What I am selling is the packaging + ops side: ready-to-run region packs and (eventually) a signed updater for fleets.

packet_mover commented on Show HN: Offline tiles and routing and geocoding in one Docker Compose stack   corviont.com/... · Posted by u/packet_mover
onaclov2000 · a month ago
Definitely interesting, I don't see an obvious comment on hardware requirements, do you know what those are?

I've played around with OSRM, and Nominatim, etc, but had to do some trickery to run on a raspberry pi.

(For anyone interested in running some of these kind of things on a pi, I talk about it generally here, I need to post an update with more info at some point. http://blog.onaclovtech.com/2025/02/general-purpose-to-speci...)

packet_mover · a month ago
I do not have published benchmarks yet (I want to collect a few real region packs first and then write this up properly).

One goal of Corviont is to avoid the on-device pain you hit with OSRM/Nominatim: the region pack is built once elsewhere, and the edge box mostly just serves prebuilt artifacts (PMTiles tiles, Valhalla routing tiles, and a SQLite geocoder index based on Nominatim).

In practice, requirements scale with region size and traffic. For larger regions the main constraint is usually SSD storage plus enough RAM headroom for routing/cache. I also picked Valhalla partly because it generally has a smaller RAM footprint than OSRM at serving time (OSRM is extremely fast but tends to be more memory-hungry).

packet_mover commented on Show HN: Offline tiles and routing and geocoding in one Docker Compose stack   corviont.com/... · Posted by u/packet_mover
t0mk · a month ago
I like how you packed only the necessities - tiles for maps, routing, and geocoding index in in sqlite. I checked the monaco deployment and missed lookup with street number, as someone else also pointed out.
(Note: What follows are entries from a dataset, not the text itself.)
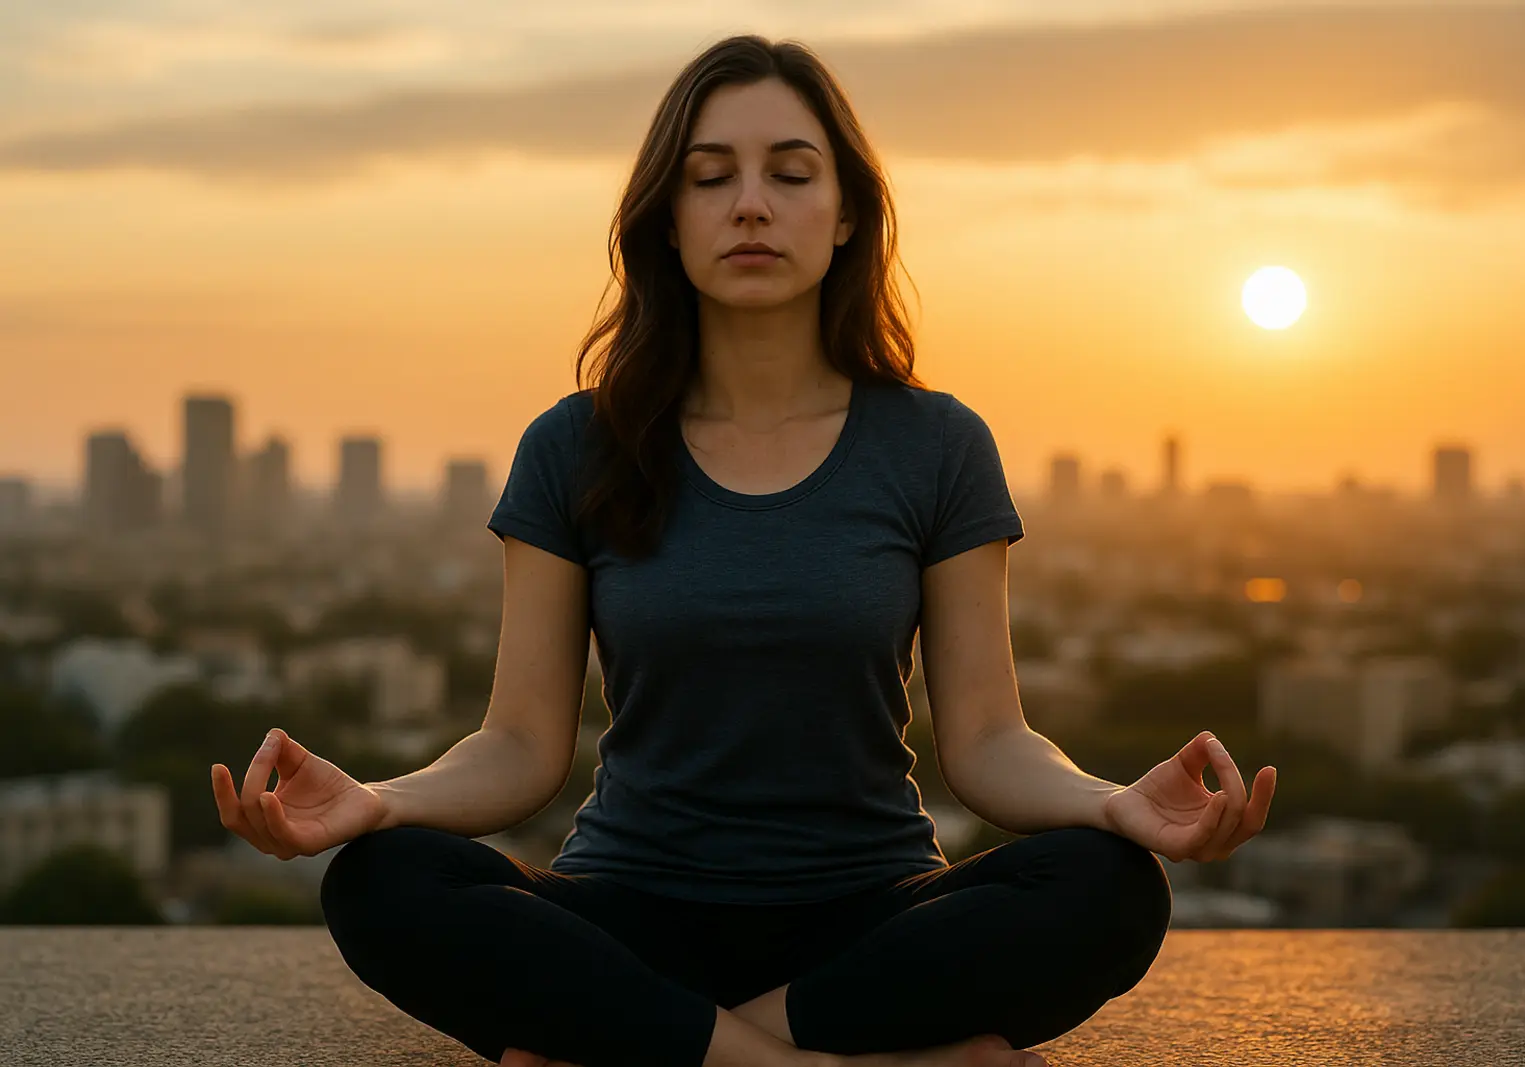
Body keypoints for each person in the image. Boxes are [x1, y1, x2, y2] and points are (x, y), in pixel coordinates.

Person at [210, 33, 1277, 1067]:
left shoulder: (936, 445)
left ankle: (650, 1044)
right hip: (629, 911)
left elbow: (990, 741)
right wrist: (380, 800)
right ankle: (842, 1062)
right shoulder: (574, 445)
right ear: (666, 221)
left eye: (791, 173)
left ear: (848, 211)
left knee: (1114, 884)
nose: (751, 204)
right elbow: (522, 746)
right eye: (710, 177)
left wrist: (1109, 802)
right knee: (378, 879)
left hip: (867, 923)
Why not create a "builder" repo, where people could generate their own local datasets by a bounding box?

packet_mover · a month ago
Yeah, house-number lookup is not there yet. The demo geocoder does place/street-level search + reverse, but house numbers need a richer address index - it's on the roadmap.

Re: a bbox "builder" repo - it's an interesting idea. I could see it going two ways: (a) you want to run a bbox builder yourself, or (b) you want a simple way to specify a bbox so the dataset pack can be produced for you.
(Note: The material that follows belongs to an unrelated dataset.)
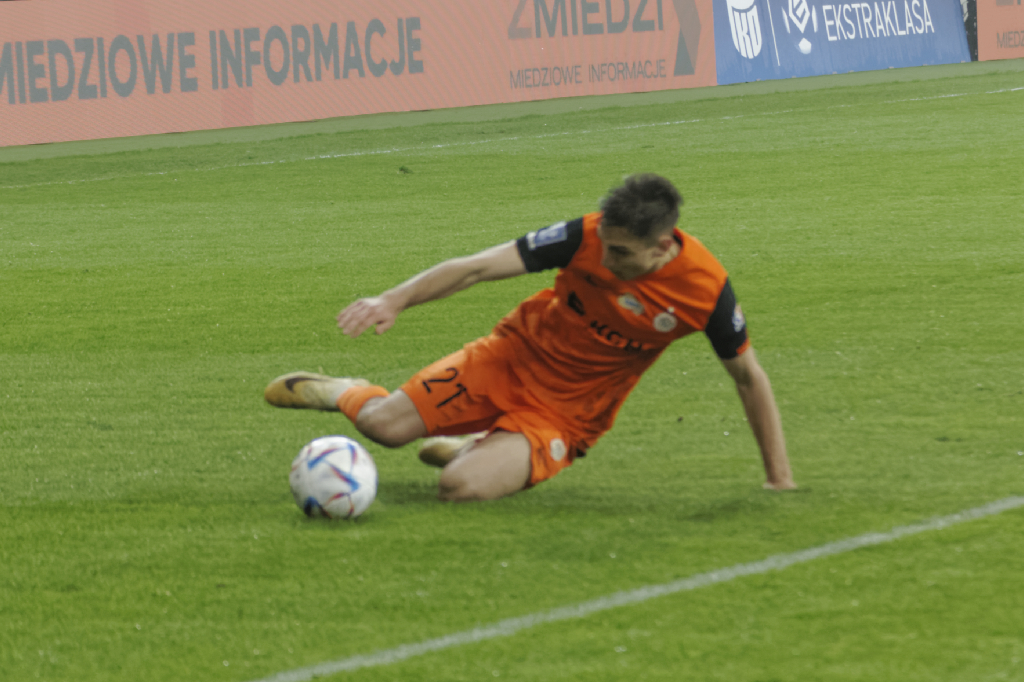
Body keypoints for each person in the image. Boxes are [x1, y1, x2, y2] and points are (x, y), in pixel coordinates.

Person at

I started with the "ship a known-good pack" approach because the build pipeline is the messy part, and I want deployed boxes to stay simple/reproducible.

For your use case, which did you mean - run the build locally, or "draw/paste a bbox and get back a ready-to-run pack"? And would bbox be OK, or do you prefer admin boundaries (country/state/city)?
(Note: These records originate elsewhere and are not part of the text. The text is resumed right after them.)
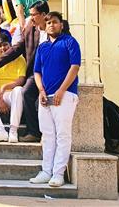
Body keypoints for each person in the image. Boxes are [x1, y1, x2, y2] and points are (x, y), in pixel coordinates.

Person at [0, 0, 50, 143]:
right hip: (36, 73)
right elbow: (18, 48)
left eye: (33, 15)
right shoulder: (30, 29)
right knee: (26, 92)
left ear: (44, 15)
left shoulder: (55, 29)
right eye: (30, 15)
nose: (31, 18)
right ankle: (33, 132)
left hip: (53, 73)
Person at [31, 12, 81, 188]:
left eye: (55, 22)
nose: (51, 25)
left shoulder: (70, 42)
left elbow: (75, 67)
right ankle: (46, 171)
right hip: (45, 96)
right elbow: (37, 72)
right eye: (48, 23)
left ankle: (58, 174)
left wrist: (61, 90)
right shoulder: (42, 47)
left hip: (65, 95)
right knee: (47, 135)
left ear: (61, 24)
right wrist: (41, 91)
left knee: (63, 135)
packet_mover commented on Show HN: Offline tiles and routing and geocoding in one Docker Compose stack   corviont.com/... · Posted by u/packet_mover
ikawe · a month ago
(Headway maintainer here)

Indeed there is currently no incremental update in Headway, and deployments are largely an exercise left to the reader.

For maps.earth (a Headway planet deployment), I typically rebuild the world, and then do a blue/green deployment.

I guess the one exception is for transit routing. We have individual transit zones small enough to fit into memory, which can be deployed incrementally. There’s nothing really built in about it - just another level of indirection via our “travelmux” service which redirects your routing queries to a different backend depending on mode and region.

packet_mover · a month ago
Thanks for chiming in - super helpful context.

I am trying to learn from real deployments as I design Corviont's updater for edge boxes (bandwidth caps, maintenance windows, unreliable WAN, atomic swap + rollback).

When you say transit "zones" are small enough to deploy incrementally - what is the actual artifact per zone (roughly what format), and what sizes do you typically see?

And when a transit zone dataset changes, how do you roll that out safely - do you restart/reload the backend that serves that zone, or do you bring up a new backend/version and then flip travelmux to point at it?